Dr. Charles Becknell Jr. is an alumni of the University of New Mexico, and the Director of UNM’s Africana Studies program. After completing his undergraduate degree at UNM, Dr. Becknell earned his master’s degree . in Criminal Justice Administration from Clark University, and returned to UNM to complete his doctorate and postdoctoral work. He has also held positions in the Office of Equity and Inclusion. Dr. Becknell has taught in Africana Studies and in the College of Education, so the Daily Lobo was eager to receive his top five book recommendations:

“The Autobiography of Malcolm X” by Alex Haley and Malcom X

“I read this book as an undergraduate student coming into manhood. Up to this point I saw Malcolm X as a distant icon. However, the book made him a tangible figure that confronted the same racial and social experiences that I was. In the end, his book helped me better define race and the Black male experience in the U.S.”
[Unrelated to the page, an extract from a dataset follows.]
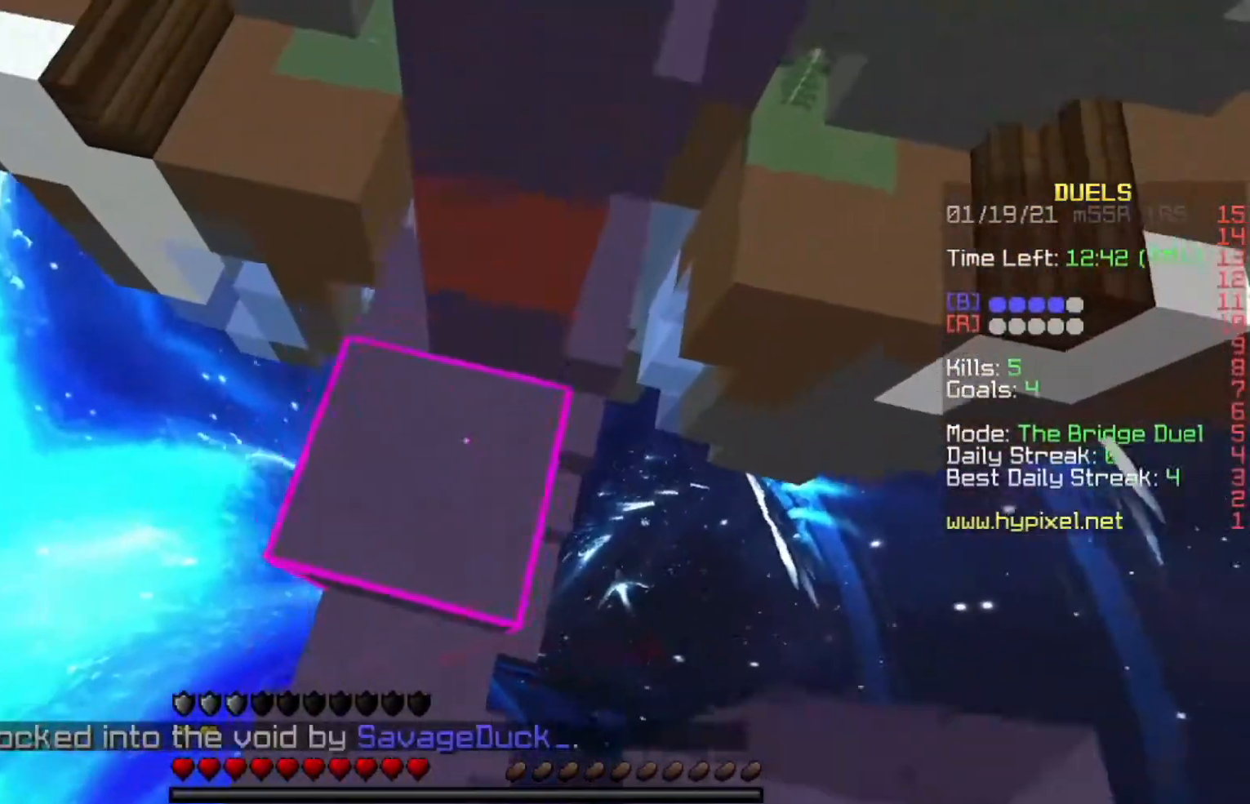
{"keys": ["space"], "events": []}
“A Taste of Power: A Black Women’s Story” by Elaine Brown

“I appreciate Elaine Brown’s autobiography because it paints a stunning picture of a Black woman’s coming of age in America; having become the only woman to chair the Black Panther Party. For me, her autobiography is a fascinating story of survival and resilience in a highly racialized and patriarchal world.”

“Assata: A Biography” by Assata Shakur

“This is a fascinating story of a Black nationalist, long a target of the FBI’s campaign to defame, infiltrate and criminalize Black nationalist organizations. Her autobiography is a reminder of the impact of white racism on a sensitive and powerful Black woman. Like Elaine Brown’s autobiography, Assata is a charge for me to remain in the struggle to the end.”

“The Mis-Education of the Negro” by Carter G. Woodson

“Carter G. Woodson’s groundbreaking work helped me understand that while getting an education is important, the “kind” of education that I get is even more important. If I have not learned to do for myself and have to depend on others, I will never obtain any more rights and privileges in the end than I had in the beginning.”

“The Cross and the Lynching Tree” by James H. Cone

“James Cone’s text helped me understand the paragon and paradox of Black Christian faith. On one hand, it has served as the shining example of liberation and on the other, the greatest example of oppression. This book shed a light on the mysterious bond suffering and love.”